• _EXTRAIT DU TEXTE_
▶

Les juges sont habitués à être présentés comme les boucs émissaires d’une délinquance
qu’aucune société n’a jamais réussi à éradiquer.
Les juges sont habitués à ce que des lois nouvelles, toujours plus nombreuses,
soient conçues sur un mode incantatoire, en réponse à tout nouveau fait divers,
plutôt que préparées avec l’expertise des professionnels concernés et dans
l’arbitrage nécessaire entre la complexification croissante de la procédure
exigée par la protection légitime des droits humains et les attentes fortes de
la société en matière de lutte contre la délinquance et d’efficacité des
enquêtes.
Les juges sont habitués à appliquer des réformes qui se sédimentent sans
cohérence avec les précédentes et sans que leur soient alloués au préalable les
moyens de leur application dans un contexte d’insuffisance structurelle des
moyens humains et financiers de l’autorité judiciaire.
Les juges, animés de leur seule conscience professionnelle, pourraient une fois
de plus, se résigner, continuer à œuvrer au quotidien avec abnégation, attendre
que les orages passent et que meurent les polémiques du jour pour faire face à
celles qui ne manqueront pas de renaître demain.
Et pourtant ils ne le veulent plus.
La Conférence nationale des premiers présidents souligne que ceux qui
souhaitent aujourd’hui modifier et durcir le calcul des crédits de réduction de
peines des personnes condamnées avec pour effet inévitable l’augmentation de la
population carcérale sont ceux qui ont décidé, par ordonnances prises dans le
cadre de la loi d’urgence sanitaire, de permettre en 2020 la libération de
milliers de condamnés avant leur fin de peine et ont maintenu l’entrée en
vigueur, en mars 2020, en plein confinement, de la loi dite « bloc
peines » accompagnée d’injonctions réitérées et culpabilisatrices aux
magistrats, les mois suivants, de faire baisser encore le nombre de personnes
détenues.
La Conférence constate qu’en mars 2020, la justice n’a pas été considérée
comme une activité vitale ou essentielle pour la nation et que ses personnels,
dépourvus comme tous les Français de masques et de moyens de protection individuelle
ou collective, ont été sommés de travailler à domicile sans les équipements ni
les applicatifs informatiques leur permettant de le faire.
La Conférence répète que les stocks en souffrance d’affaires civiles et pénales
ne sont pas nés de la crise sanitaire mais du profond dénuement humain et
matériel dans lequel a été délaissée, depuis trop longtemps, l’autorité
judiciaire confrontée à une demande de justice toujours plus forte.

◀

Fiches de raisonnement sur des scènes
▶

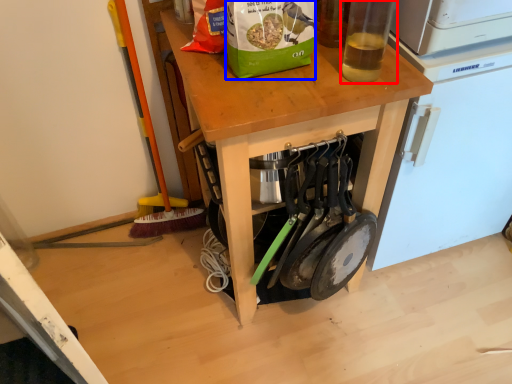
Question: Which point is closer to the camera, bottle (highlighted by a red box) or paper bag (highlighted by a blue box)?

Choices:
 (A) bottle
 (B) paper bag

Answer: (A)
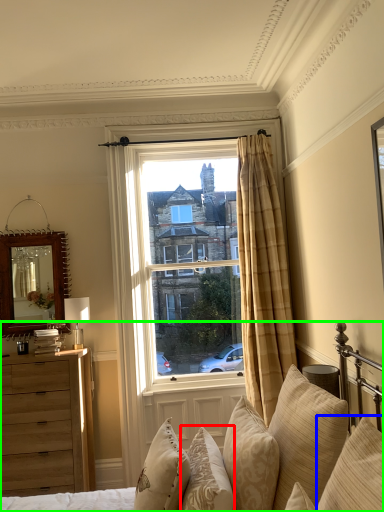
Question: Estimate the real-world distances between objects in this image. Which object is farther from pillow (highlighted by a red box), pillow (highlighted by a blue box) or studio couch (highlighted by a green box)?

Choices:
 (A) pillow
 (B) studio couch

Answer: (A)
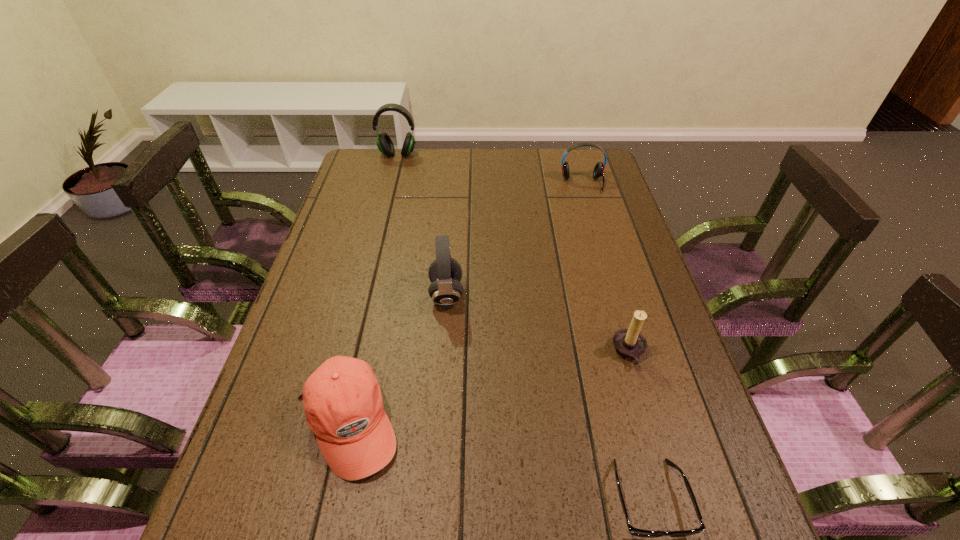
Identify the location of free space between the rightmost headset and the baseball cap. (466, 303).

Locate an element on the screen. Image resolution: width=960 pixels, height=540 pixels. the closest object to the fourth object from right to left is located at coordinates (342, 399).

Locate which object ranks third in proximity to the baseball cap. Please provide its 2D coordinates. Your answer should be formatted as a tuple, i.e. [(x, y)], where the tuple contains the x and y coordinates of a point satisfying the conditions above.

[(629, 343)]

You are a GUI agent. You are given a task and a screenshot of the screen. Output one action in this format:
    pyautogui.click(x=<x>, y=<y>)
    Task: Click on the second closest headset relative to the baseball cap
    
    Given the screenshot: What is the action you would take?
    (598, 171)

At what (x,y) coordinates should I click in order to perform the action: click on the third closest headset relative to the shortest object. Please return your answer as a coordinate pair (x, y). This screenshot has width=960, height=540. Looking at the image, I should click on (385, 145).

At what (x,y) coordinates should I click in order to perform the action: click on vacant region that satisfies the following two spatial constraints: 1. on the ear cups of the nearest headset; 2. on the front side of the baseball cap. Please return your answer as a coordinate pair (x, y). This screenshot has width=960, height=540. Looking at the image, I should click on (437, 423).

Identify the location of free spot that satisfies the following two spatial constraints: 1. on the ear cups of the nearest headset; 2. on the front side of the baseball cap. (437, 423).

Locate an element on the screen. vacant point that satisfies the following two spatial constraints: 1. on the ear cups of the baseball cap; 2. on the left side of the farthest headset is located at coordinates (328, 423).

◀

• _CONSIGNE_
Dans l'extrait sur la situation des juges, relevez chacune des choses auxquelles les juges sont dits « habitués ».

• _CORRIGÉ_
- Être présentés comme les boucs émissaires d'une délinquance qu'aucune société n'a jamais réussi à éradiquer.
- Voir des lois nouvelles, toujours plus nombreuses, conçues sur un mode incantatoire en réponse à tout nouveau fait divers, plutôt que préparées avec l'expertise des professionnels concernés.
- Appliquer des réformes qui se sédimentent sans cohérence avec les précédentes et sans que les moyens de leur application leur soient alloués au préalable.